**Passage for review:**
[Start of section]

Karl Ritter von Schönhals (15 November 1788, Braunfels, Solms-Braunfels - 16 February 1857, Graz) was an Austrian general.

== Life ==
Schönhals entered the army in 1807, joining an Austrian Jäger regiment, and was badly wounded at the battle of Aspern and battle of Dresden. In 1821 he joined the Naples expedition, in 1830 he acted as general-adjutant to General Frimont in Milan and in as 1832 general-adjutant to Radetzky. In 1838 he was promoted to major general and in 1848 to Feldmarschallleutnant.

In the dangerous times of 1848 he did a great service to the Austrian army. In 1849 the Provisional Central Government of the German Confederation in Frankfurt am Main was dissolved and replaced by plenipotentiaries for Austria and Prussia, with Schönhals and Karl Friedrich Kübeck Freiherr von Kübau representing the Austrian Empire until the commission was dissolved and parliament restored.

[End of section]

**Aim of the task:**
Pick up the biography of Karl Ritter von Schönhals after its last sentence and continue it. The lines that come next are separate material and are not part of the biography of Karl Ritter von Schönhals.

(Source data)
[Start of section]

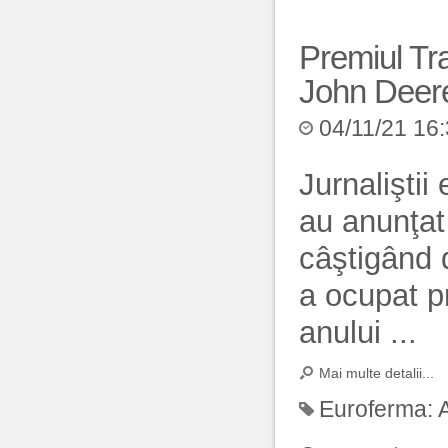
Premiul Tra
John Deer
04/11/21 16
Jurnaliştii
au anunţat
câştigând 
a ocupat pr
anului ...
Mai multe detalii...
Euroferma: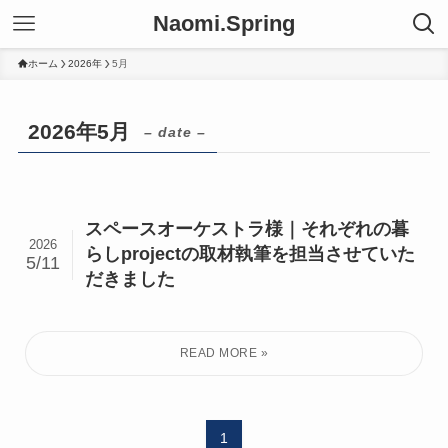
Naomi.Spring
ホーム
2026年
5月
2026年5月
– date –
スペースオーケストラ様｜それぞれの暮
2026
らしprojectの取材執筆を担当させていた
5/11
だきました
1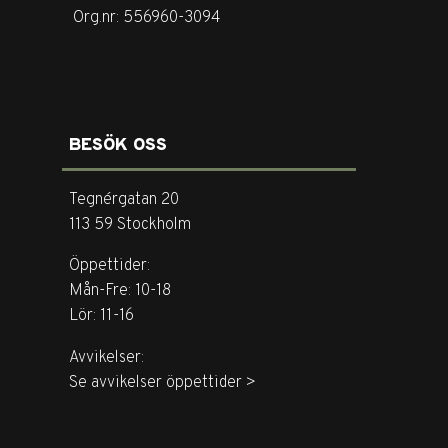
Org.nr: 556960-3094
BESÖK OSS
Tegnérgatan 20
113 59 Stockholm
Öppettider:
Mån-Fre: 10-18
Lör: 11-16
Avvikelser:
Se avvikelser öppettider >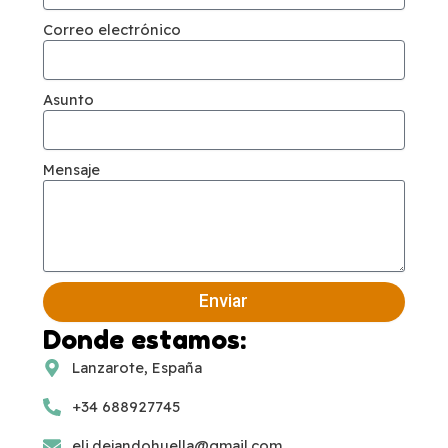
Correo electrónico
Asunto
Mensaje
Enviar
Donde estamos:
Lanzarote, España
+34 688927745
eli.dejandohuella@gmail.com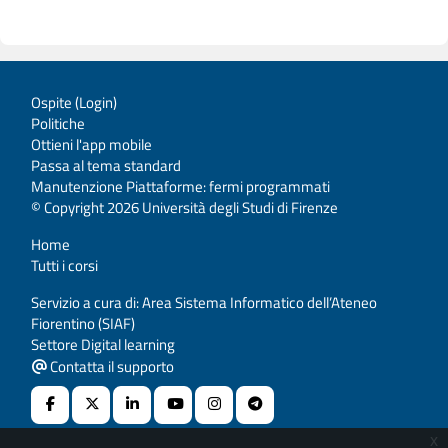
Ospite (
Login
)
Politiche
Ottieni l'app mobile
Passa al tema standard
Manutenzione Piattaforme: fermi programmati
© Copyright 2026 Università degli Studi di Firenze
Home
Tutti i corsi
Servizio a cura di: Area Sistema Informatico dell’Ateneo
Fiorentino (SIAF)
Settore Digital learning
Contatta il supporto
x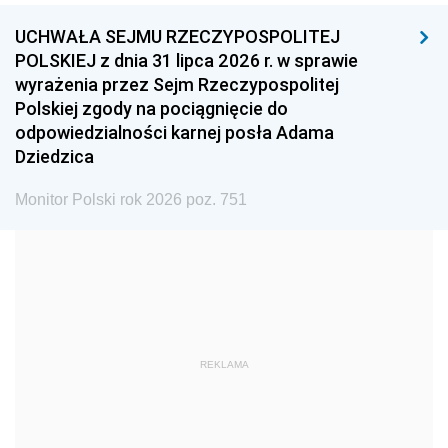
UCHWAŁA SEJMU RZECZYPOSPOLITEJ
1996
1995
1994
POLSKIEJ z dnia 31 lipca 2026 r. w sprawie
1993
1992
1991
wyrażenia przez Sejm Rzeczypospolitej
Polskiej zgody na pociągnięcie do
1990
1989
1988
odpowiedzialności karnej posła Adama
1987
1986
1985
Dziedzica
1984
1983
1982
Monitor Polski rok 2026 poz. 751
1981
1980
1979
1978
1977
1976
1975
1974
1973
1972
1971
1970
1969
1968
1967
REKLAMA
1966
1965
1964
1963
1962
1961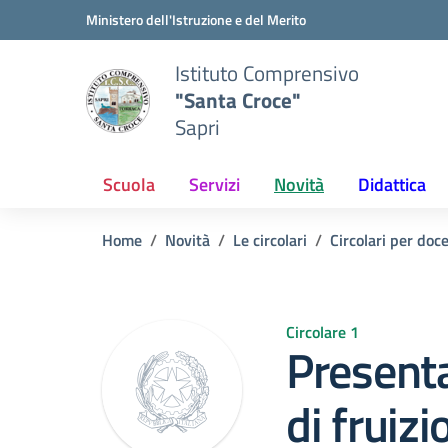
Vai ai contenuti
Vai al menu di navigazione
Vai al footer
Ministero dell'Istruzione e del Merito
Istituto Comprensivo
"Santa Croce"
Sapri
Scuola
Servizi
Novità
Didattica
Home
Novità
Le circolari
Circolari per doc
Circolare 1
Present
di fruizi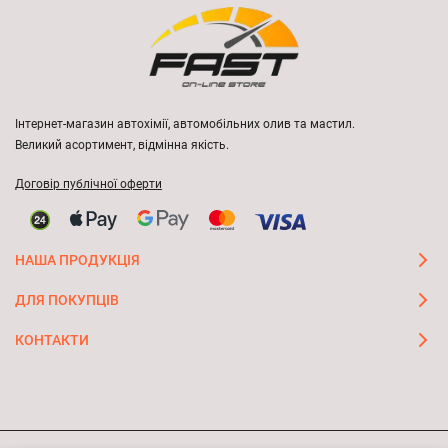
Інтернет-магазин автохімії, автомобільних олив та мастил.
Великий асортимент, відмінна якість.
Договір публічної оферти
НАША ПРОДУКЦІЯ
ДЛЯ ПОКУПЦІВ
КОНТАКТИ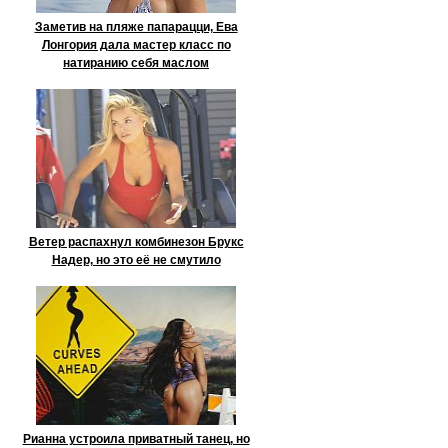
Заметив на пляже папарацци, Ева
Лонгория дала мастер класс по
натиранию себя маслом
Ветер распахнул комбинезон Брукс
Надер, но это её не смутило
Рианна устроила приватный танец, но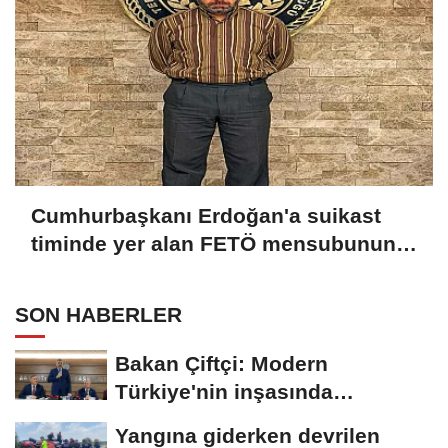
Cumhurbaşkanı Erdoğan'a suikast
timinde yer alan FETÖ mensubunun
ablasına gözaltı
SON HABERLER
Bakan Çiftçi: Modern
Türkiye'nin inşasında
Cumhurbaşkanımızın...
Yangına giderken devrilen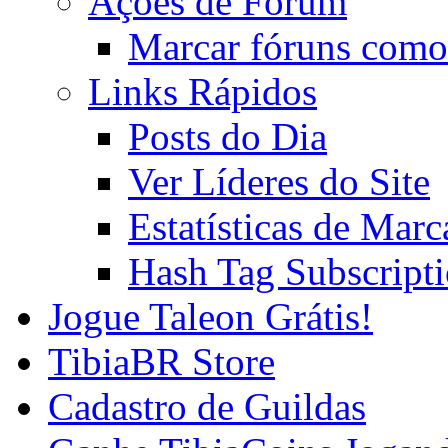
Ações de Fórum
Marcar fóruns como
Links Rápidos
Posts do Dia
Ver Líderes do Site
Estatísticas de Mar
Hash Tag Subscript
Jogue Taleon Grátis!
TibiaBR Store
Cadastro de Guildas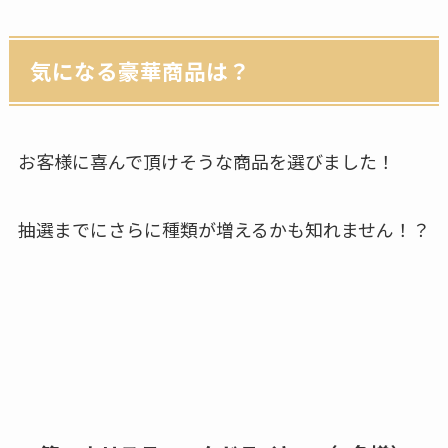
気になる豪華商品は？
お客様に喜んで頂けそうな商品を選びました！
抽選までにさらに種類が増えるかも知れません！？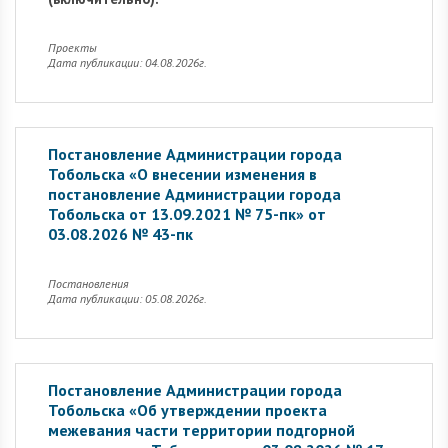
Проекты
Дата публикации: 04.08.2026г.
Постановление Администрации города
Тобольска «О внесении изменения в
постановление Администрации города
Тобольска от 13.09.2021 № 75-пк» от
03.08.2026 № 43-пк
Постановления
Дата публикации: 05.08.2026г.
Постановление Администрации города
Тобольска «Об утверждении проекта
межевания части территории подгорной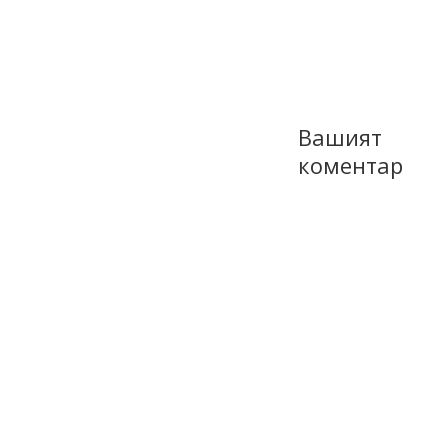
Вашият
коментар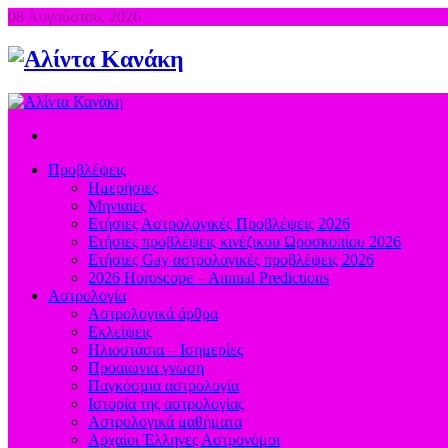
08 Αυγούστου, 2026
Προβλέψεις
Ημερήσιες
Μηνιαίες
Ετήσιες Αστρολογικές Προβλέψεις 2026
Ετήσιες προβλέψεις κινέζικου Ωροσκοπίου 2026
Ετήσιες Gay αστρολογικές προβλέψεις 2026
2026 Horoscope – Annual Predictions
Αστρολογία
Αστρολογικά άρθρα
Εκλείψεις
Ηλιοστάσια – Ισημερίες
Προαιώνια γνώση
Παγκόσμια αστρολογία
Ιστορία της αστρολογίας
Aστρολογικά μαθήματα
Aρχαίοι Έλληνες Αστρονόμοι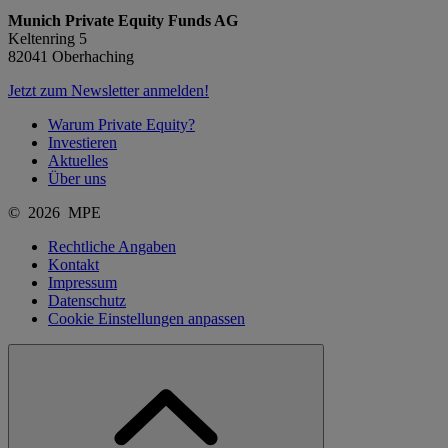
Munich Private Equity Funds AG
Keltenring 5
82041 Oberhaching
Jetzt zum Newsletter anmelden!
Warum Private Equity?
Investieren
Aktuelles
Über uns
© 2026 MPE
Rechtliche Angaben
Kontakt
Impressum
Datenschutz
Cookie Einstellungen anpassen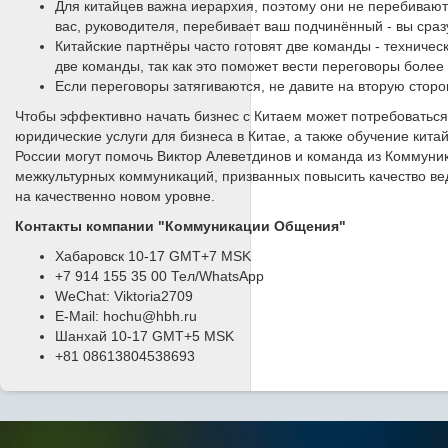
Для китайцев важна иерархия, поэтому они не перебивают
вас, руководителя, перебивает ваш подчинённый - вы сраз
Китайские партнёры часто готовят две команды - техниче
две команды, так как это поможет вести переговоры боле
Если переговоры затягиваются, не давите на вторую сторо
Чтобы эффективно начать бизнес с Китаем может потребоваться 
юридические услуги для бизнеса в Китае, а также обучение кита
России могут помочь Виктор Алеветдинов и команда из Коммун
межкультурных коммуникаций, призванных повысить качество ве
на качественно новом уровне.
Контакты компании "Коммуникации Общения"
Хабаровск 10-17 GMT+7 MSK
+7 914 155 35 00 Тел/WhatsApp
WeChat: Viktoria2709
E-Mail: hochu@hbh.ru
Шанхай 10-17 GMT+5 MSK
+81 08613804538693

[End of section]

**Response area:**
Starting in 1851, he resigned due to his war wounds, at the rank of Feldzeugmeister, and devoted himself to writing biographies and military history. He lived in Graz, where he was looked after by his sister Henriette Schönhals. His tomb is located in the Protestant cemetery of St Peter in Graz.

== Honours ==

- Knight's Cross of the Order of Leopold - 1838
- Knight's Cross of the Military Order of Maria Theresa - 19 August 1848, along with promotion to the rank of knight, his name thereafter being Karl Ritter von Schönhals.
- Order of the Iron Crown - 1849
- Wirklicher Geheimer Rat - 1849
- Number 16 of the personalities of the Italian campaign 1848–1849 on the Gedenkstätte Heldenberg

== Works ==

1) Published under his own name:
- Aphorismen aus der Kriegskunst, 2 Teile, 1820 und 1821;
- Einige Betrachtungen über die Verwendung der stehenden Heere, 1820.
- Biographie des K.K.Generals der Kavallerie und Hofkriegspräsidenten Grafen von Frimont, 1833.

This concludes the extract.